How much gas will this specific gas station sell on date X. Build whatever models you want at whatever scale is relevant and they face the brutal truth of a knowable answer to judge them. That’s how science progresses not arbitrary assumptions to make modeling easier.
"Newtonian mechanics isn't an option because it is wrong. There’s literally zero reason to invest any time into models using it whatsoever when the opportunity to look for something that actually works exists."
Do you see the issue here when I frame it this way? The core microeconomic assumption of people having preferences which are complete, reflexive and transitive (these are formal mathematical definitions! They don't require a whole lot to hold!) has been incredibly useful in the 20th and 21st centuries much like understanding Newtonian mechanics was in the 18th and 19th centuries.
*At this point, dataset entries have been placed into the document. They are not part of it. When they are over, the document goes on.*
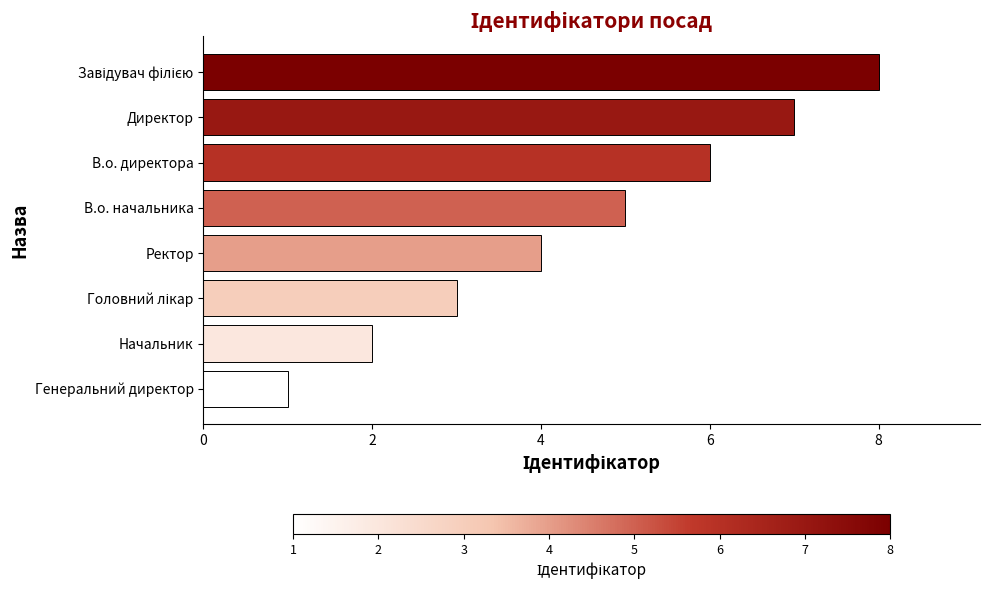

True or false: the data shows 2 at В.о. директора.

False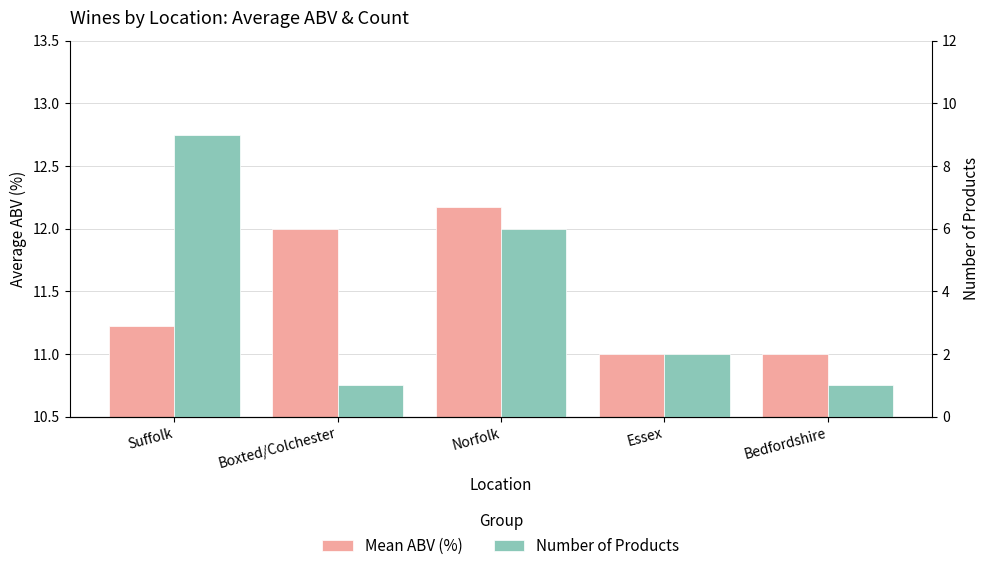

How many Number of Products values are between 1 and 6?

4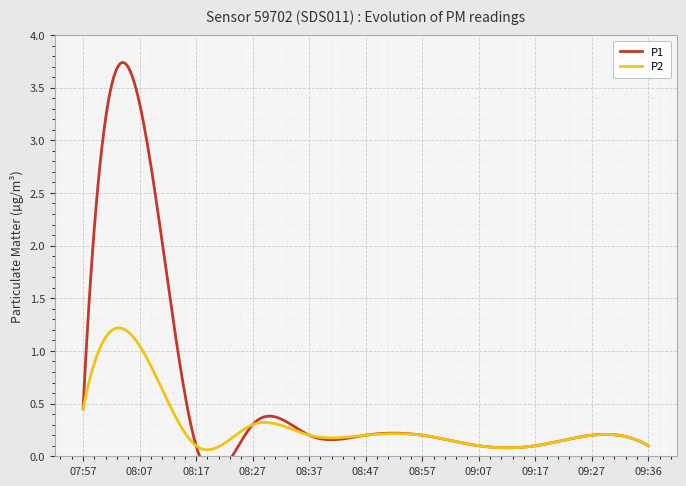

How many lines are shown in the chart?

2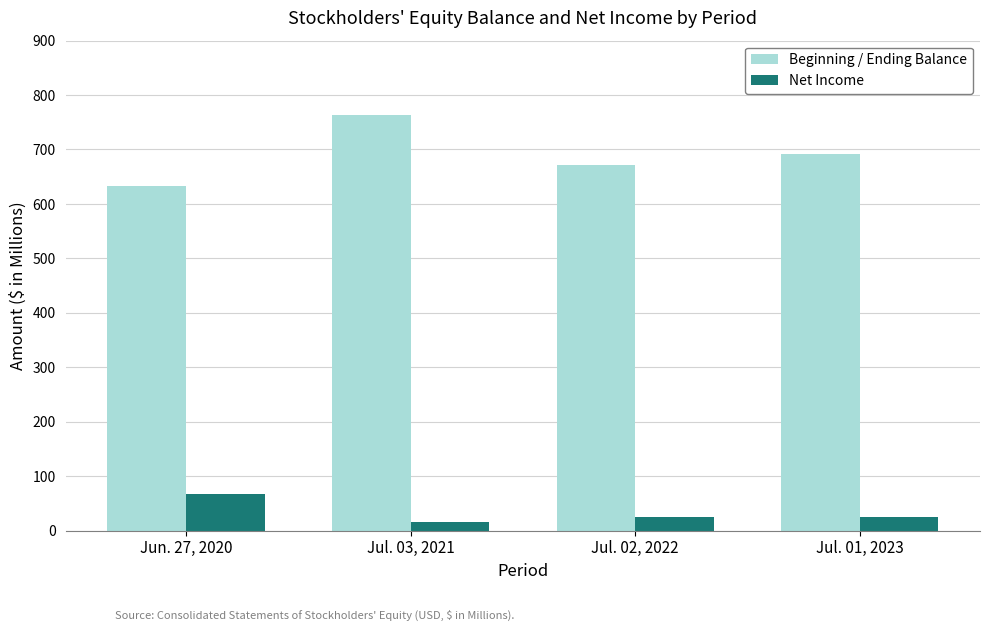

Which label corresponds to the largest value in the chart?

Jul. 03, 2021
Besides this, you are still not engaging with the philosophy of science point that I am making. Because of the fact that humans have this pesky thing called free will, unless we impose some assumptions on their thinking nothing we study about causality in the behavior of humans is falsifiable. Maybe you eat because you feel hungry. Maybe you eat because you worship bread as a god. I fundamentally can't say either way without making assumptions that you likely find unobjectionable.
> Do you see the issue here when I frame it this way?
Honestly no.
Newton mechanics can be accurate to 20 decimal places, that’s currently indistinguishable from reality in relevant and well understood contexts. Making Newtonian Mechanics actually useful.
The core microeconomic assumption is never anywhere close to that accurate. It works except XYZ which doesn’t apply is acceptable, it never works isn’t.